** DATA TO USE follows **

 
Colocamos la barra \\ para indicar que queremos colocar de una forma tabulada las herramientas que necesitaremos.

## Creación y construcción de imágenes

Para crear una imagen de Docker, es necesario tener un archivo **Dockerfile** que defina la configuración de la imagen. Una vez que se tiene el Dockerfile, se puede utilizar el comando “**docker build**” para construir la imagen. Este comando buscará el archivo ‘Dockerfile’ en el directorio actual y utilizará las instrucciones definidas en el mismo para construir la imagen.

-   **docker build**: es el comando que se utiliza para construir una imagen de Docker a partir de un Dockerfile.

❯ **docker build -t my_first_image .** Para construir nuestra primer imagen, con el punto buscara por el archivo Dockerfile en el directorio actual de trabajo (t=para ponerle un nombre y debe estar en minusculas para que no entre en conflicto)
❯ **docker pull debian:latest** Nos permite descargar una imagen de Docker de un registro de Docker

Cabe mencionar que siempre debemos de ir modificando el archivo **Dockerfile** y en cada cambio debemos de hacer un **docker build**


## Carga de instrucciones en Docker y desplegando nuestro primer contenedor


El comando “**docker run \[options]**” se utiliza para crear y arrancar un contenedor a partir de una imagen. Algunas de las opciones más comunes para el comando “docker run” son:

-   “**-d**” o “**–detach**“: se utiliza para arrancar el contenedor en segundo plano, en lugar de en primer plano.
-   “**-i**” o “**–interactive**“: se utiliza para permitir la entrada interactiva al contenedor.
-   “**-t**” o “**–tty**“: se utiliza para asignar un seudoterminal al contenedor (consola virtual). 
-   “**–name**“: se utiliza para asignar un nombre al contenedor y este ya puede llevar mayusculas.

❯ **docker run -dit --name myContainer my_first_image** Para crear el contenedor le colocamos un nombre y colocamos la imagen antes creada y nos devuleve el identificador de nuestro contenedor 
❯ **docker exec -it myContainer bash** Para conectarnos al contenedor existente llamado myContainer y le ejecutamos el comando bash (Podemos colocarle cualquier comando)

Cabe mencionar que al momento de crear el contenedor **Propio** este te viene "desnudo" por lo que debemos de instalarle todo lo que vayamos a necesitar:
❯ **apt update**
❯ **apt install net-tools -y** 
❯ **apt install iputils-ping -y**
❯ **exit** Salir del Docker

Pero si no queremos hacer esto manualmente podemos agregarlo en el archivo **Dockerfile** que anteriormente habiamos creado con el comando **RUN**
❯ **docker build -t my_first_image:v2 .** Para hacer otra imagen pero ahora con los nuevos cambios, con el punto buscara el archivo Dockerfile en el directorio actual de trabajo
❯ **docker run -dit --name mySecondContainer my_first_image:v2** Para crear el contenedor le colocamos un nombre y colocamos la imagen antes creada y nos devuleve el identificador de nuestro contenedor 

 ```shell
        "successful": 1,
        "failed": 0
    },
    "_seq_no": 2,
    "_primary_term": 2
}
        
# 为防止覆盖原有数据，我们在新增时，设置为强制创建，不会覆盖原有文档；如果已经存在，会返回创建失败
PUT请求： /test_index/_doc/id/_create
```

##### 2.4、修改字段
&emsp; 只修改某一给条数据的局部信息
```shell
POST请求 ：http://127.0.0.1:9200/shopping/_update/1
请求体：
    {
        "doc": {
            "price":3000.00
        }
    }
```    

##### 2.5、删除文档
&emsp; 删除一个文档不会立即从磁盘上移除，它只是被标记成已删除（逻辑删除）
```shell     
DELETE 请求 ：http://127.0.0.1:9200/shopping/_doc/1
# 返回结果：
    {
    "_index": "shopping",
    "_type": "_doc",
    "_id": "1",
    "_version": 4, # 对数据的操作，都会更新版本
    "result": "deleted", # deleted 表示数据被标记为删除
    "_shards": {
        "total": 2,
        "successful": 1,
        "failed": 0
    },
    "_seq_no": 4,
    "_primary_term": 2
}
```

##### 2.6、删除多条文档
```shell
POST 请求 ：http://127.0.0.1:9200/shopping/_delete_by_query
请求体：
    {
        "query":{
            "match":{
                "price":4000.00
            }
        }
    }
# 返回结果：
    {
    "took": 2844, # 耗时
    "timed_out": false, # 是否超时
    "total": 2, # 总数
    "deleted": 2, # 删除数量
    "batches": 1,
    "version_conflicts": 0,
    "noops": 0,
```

** End of DATA TO USE **

Reproduce exactly the lines from the beginning of the entries above up to and including the line that contains "## Creación y construcción de imágenes".

**SOLUTION TO THIS TASK**
Colocamos la barra \\ para indicar que queremos colocar de una forma tabulada las herramientas que necesitaremos.

## Creación y construcción de imágenes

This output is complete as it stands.